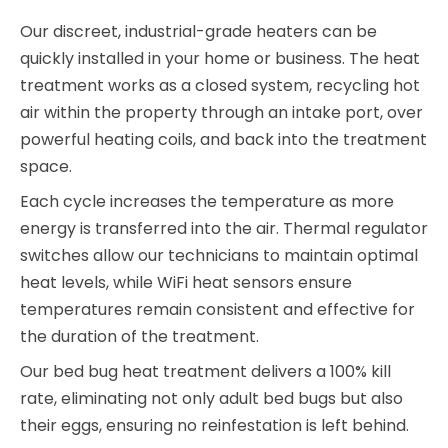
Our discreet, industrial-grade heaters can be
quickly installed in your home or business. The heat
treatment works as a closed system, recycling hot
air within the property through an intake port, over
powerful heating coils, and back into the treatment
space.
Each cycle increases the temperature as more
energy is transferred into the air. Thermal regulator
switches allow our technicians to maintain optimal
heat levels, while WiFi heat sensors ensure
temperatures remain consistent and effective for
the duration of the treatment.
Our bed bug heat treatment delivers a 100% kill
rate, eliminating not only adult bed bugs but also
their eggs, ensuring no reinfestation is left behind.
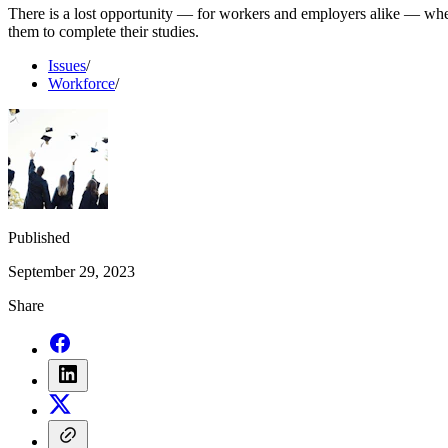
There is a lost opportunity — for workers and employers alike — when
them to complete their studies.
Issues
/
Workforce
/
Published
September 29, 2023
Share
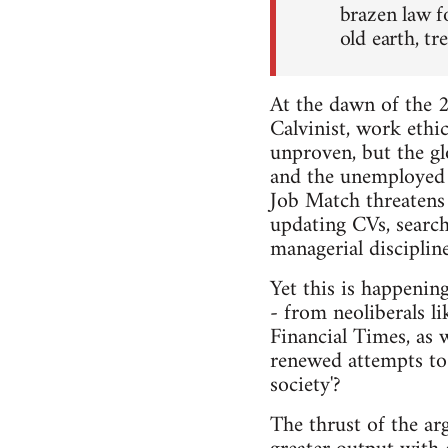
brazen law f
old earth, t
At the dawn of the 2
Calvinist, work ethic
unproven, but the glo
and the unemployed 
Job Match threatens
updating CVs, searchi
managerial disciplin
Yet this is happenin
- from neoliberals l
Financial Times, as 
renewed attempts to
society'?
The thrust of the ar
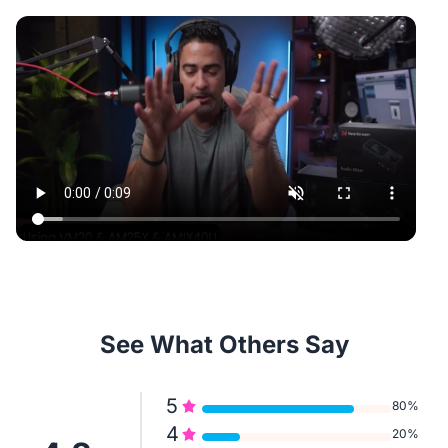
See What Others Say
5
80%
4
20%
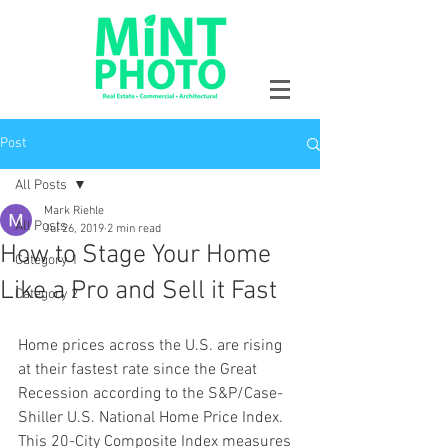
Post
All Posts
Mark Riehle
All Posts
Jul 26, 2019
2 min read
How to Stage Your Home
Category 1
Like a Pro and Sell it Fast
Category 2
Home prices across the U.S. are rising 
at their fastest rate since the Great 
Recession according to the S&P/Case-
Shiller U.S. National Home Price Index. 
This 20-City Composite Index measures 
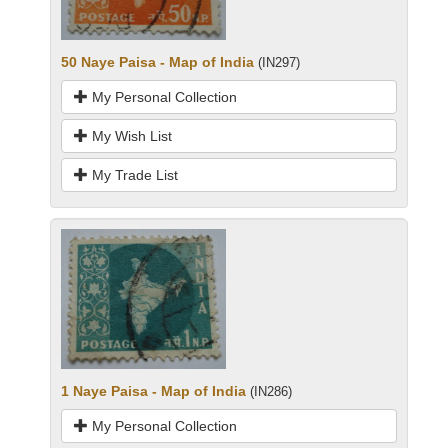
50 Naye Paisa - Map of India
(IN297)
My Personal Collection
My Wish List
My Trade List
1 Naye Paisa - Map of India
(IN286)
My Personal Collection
==============================
**Work to be completed**
The material above is to be set down exactly, with pictures removed.

**Output of the exercise**
Our discreet, industrial-grade heaters can be
quickly installed in your home or business. The heat
treatment works as a closed system, recycling hot
air within the property through an intake port, over
powerful heating coils, and back into the treatment
space.
Each cycle increases the temperature as more
energy is transferred into the air. Thermal regulator
switches allow our technicians to maintain optimal
heat levels, while WiFi heat sensors ensure
temperatures remain consistent and effective for
the duration of the treatment.
Our bed bug heat treatment delivers a 100% kill
rate, eliminating not only adult bed bugs but also
their eggs, ensuring no reinfestation is left behind.
There is a lost opportunity — for workers and employers alike — when
them to complete their studies.
Issues
/
Workforce
/
Published
September 29, 2023
Share
brazen law f
old earth, t
At the dawn of the 2
Calvinist, work ethic
unproven, but the glo
and the unemployed 
Job Match threatens
updating CVs, searchi
managerial disciplin
Yet this is happenin
- from neoliberals l
Financial Times, as 
renewed attempts to
society'?
The thrust of the ar
See What Others Say
5
80%
4
20%
Post
All Posts
Mark Riehle
All Posts
Jul 26, 2019
2 min read
How to Stage Your Home
Category 1
Like a Pro and Sell it Fast
Category 2
Home prices across the U.S. are rising 
at their fastest rate since the Great 
Recession according to the S&P/Case-
Shiller U.S. National Home Price Index. 
This 20-City Composite Index measures 
50 Naye Paisa - Map of India
(IN297)
My Personal Collection
My Wish List
My Trade List
1 Naye Paisa - Map of India
(IN286)
My Personal Collection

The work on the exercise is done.